Pas besoin d’être polytechnicien pour repérer les signaux d’alerte :
- Un prix global sans détail du matériel et de la main-d’œuvre
- Une marque de PAC inconnue vendue au prix d’un équipement premium
- Un installateur qui t’assure que « de toute façon, c’est l’État qui paye »
- Un devis envoyé le jour même avec pression pour signer vite
- L’absence de mention RGE (Reconnu Garant de l’Environnement) — sans ce label, tu n’as droit à aucune aide
La règle des 3 devis : vieille mais toujours valable
Entre nous, c’est la règle numéro un. Demande toujours au moins 3 devis à des installateurs RGE différents. Ce n’est pas une perte de temps — c’est souvent 2 000 € à 5 000 € d’économies à la clé.
Pour trouver des installateurs RGE près de chez toi, utilise l’annuaire officiel sur faire.gouv.fr. Gratuit, neutre, sans démarchage.
Quand tu compares les devis, regarde :
- La marque et le modèle exact de la PAC proposée (cherche le prix public)
- Le coefficient de performance (COP) — plus il est élevé, plus la PAC est efficace
- La garantie proposée (au moins 2 ans légaux, vise 5 ans)
- Ce qui est inclus ou non (dépose ancienne chaudière, mise en service, SAV)
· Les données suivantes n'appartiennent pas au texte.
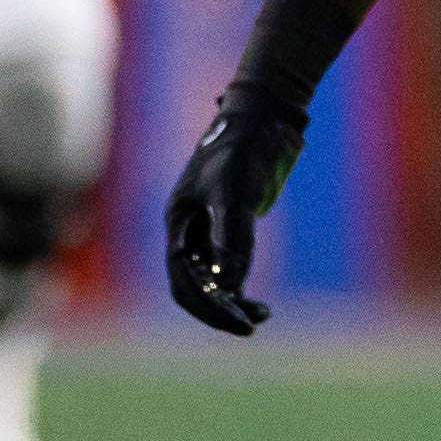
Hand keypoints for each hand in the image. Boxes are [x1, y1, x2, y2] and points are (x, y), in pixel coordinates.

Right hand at [163, 87, 307, 336]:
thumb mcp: (235, 188)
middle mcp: (188, 231)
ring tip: (262, 315)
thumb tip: (229, 283)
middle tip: (251, 325)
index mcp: (178, 223)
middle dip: (218, 309)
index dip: (208, 306)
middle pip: (193, 286)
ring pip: (211, 280)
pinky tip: (258, 299)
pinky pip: (227, 267)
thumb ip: (232, 234)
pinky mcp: (229, 224)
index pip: (183, 281)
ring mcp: (207, 228)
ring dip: (231, 301)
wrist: (263, 114)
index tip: (237, 321)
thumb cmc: (243, 146)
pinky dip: (240, 285)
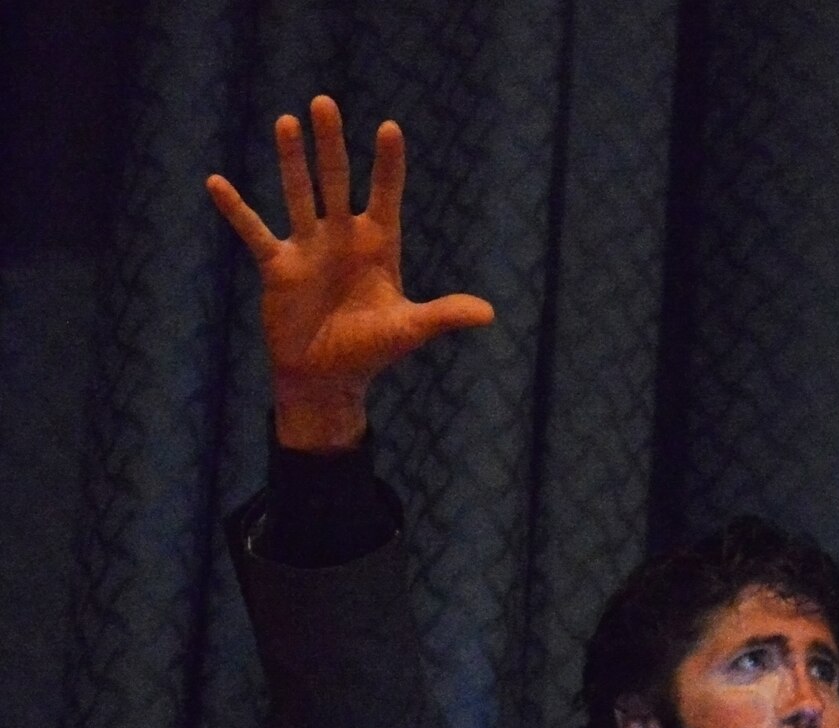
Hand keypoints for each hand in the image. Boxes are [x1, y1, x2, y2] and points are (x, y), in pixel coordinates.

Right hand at [206, 96, 493, 449]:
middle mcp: (341, 239)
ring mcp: (308, 248)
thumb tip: (488, 314)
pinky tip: (216, 183)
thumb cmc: (370, 352)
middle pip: (337, 182)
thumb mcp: (408, 331)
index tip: (390, 128)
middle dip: (331, 145)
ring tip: (287, 122)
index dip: (388, 166)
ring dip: (292, 162)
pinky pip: (255, 232)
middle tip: (325, 103)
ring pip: (299, 194)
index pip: (385, 197)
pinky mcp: (278, 266)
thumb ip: (444, 316)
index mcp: (377, 247)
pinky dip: (236, 210)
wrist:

Ce que tu dois retenir avant de te lancer
Bon, écoute, voilà le récap. Une pompe à chaleur bien choisie, bien installée et bien financée, c’est un vrai bon plan sur le long terme — jusqu’à 50 % d’économies sur la facture de chauffage selon l’ADEME. Mais faut pas se précipiter sous prétexte qu’il y a des aides.
La méthode en 4 étapes :
- Simule tes aides sur maprimerenov.gouv.fr
- Demande 3 devis à des installateurs RGE via faire.gouv.fr
- Compare les devis à la grille de prix moyens ci-dessus
- Finance le reste à charge via l’éco-PTZ ou un crédit travaux adapté
Tu vas voir, c’est pas sorcier une fois qu’on sait où regarder.